Just as the political speeches ring hollow with the usual rhetoric, the classic gangster/capitalist ideal of individualism is revealed to be an unobtainable myth. The bottom dwelling criminals who aspire to more by pulling one supposedly fool proof heist soon discover that they cannot possibly beat the system. While the myth of the lone enforcer is expressed though the Cogan character, he still answers to a committee of criminals via their lawyer, known simply as Driver (Richard Jenkins). And like in many Martin Scorsese films (especially Goodfellas,which shares Killing Them Softly actor Ray Liotta) as well as the cable television series The Sopranos (which shares actors including James Gandolfini) the characters aren’t guaranteed a big climatic finale. Some die off screen, some simply leave the narrative through more mundane plot developments. The romantic notion of hitting the big time and then exiting in a blaze of glory is undermined reflecting the reality that most people fade away with a whimper rather than a bang of a gun.

Cars play an important part in Killing Them Softly for also demythologising the promises of 21st century capitalism. Particularly in classical Hollywood cinema, cars have represented freedom, youthfulness and affluence. They are a perfect symbol of the Great American Dream; a mass-produced status symbol with the power to speed the owner away to a better place. In Killing Them Softly cars represent death. They are the recurring meeting place for Cogan and Driver where they debate who needs to die and who needs to be simply beaten in order to maintain the status quo. Furthermore all on screen deaths and other acts of violence occur inside cars or next to cars, stripping them of their liberating power and leaving them impotent.

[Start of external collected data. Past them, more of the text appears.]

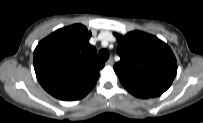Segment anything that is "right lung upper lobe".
Here are the masks:
<instances>
[{
    "instance_id": "cb5924a9",
    "label": "right lung upper lobe",
    "mask_w": 203,
    "mask_h": 123,
    "mask_svg": "<svg viewBox=\"0 0 203 123\" xmlns=\"http://www.w3.org/2000/svg\"><path fill=\"white\" fill-rule=\"evenodd\" d=\"M90 37L91 32L84 25L74 24L56 30L38 43L33 55L34 69L49 94L72 101L93 89L104 64L97 61Z\"/></svg>"
}]
</instances>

The cynical and ruthless themes are also expressed visually. The brown and orange look of the film captures the feelings of decay and depression, establishing the setting as a type of urban frontier; untamed and existing on the fringes. The jarring sound and visual editing during the credits and opening scene very effectively establish the unnerving and fragmented world that the film takes place in. Most impressive is the extraordinary sound design and Greig Fraser’s cinematography. The heist scene boasts an almost unbearable tension while key scenes of violence are turned in grotesque mini-performance pieces where every time a punch lands or a gun is fired, the moment is experienced viscerally by the audience. One disturbing yet captivating death scene is shot in ultra slow motion to become a visual symphony of rain, broken glass and blood. Other characters may fade away, but those who do get to exit dramatically become a spectacle of brutality and agony, where the audience experiences every splatter of blood and every torn piece of flesh.

Killing Them Softly is the work of an extremely confident filmmaker. While having previously explored larger than life criminals/anti-heroes in Chopper (2000) and The Assassination of Jesse James by the Coward Robert Ford (2007) Andrew Dominik reaches new heights with this crime parable. Incorporating several stunning stylised moments with a grim, gritty reality, Killing Them Softly is an engrossing vision of hell where status, money and image have become the ultimate goals and human life is just another commodity to be traded.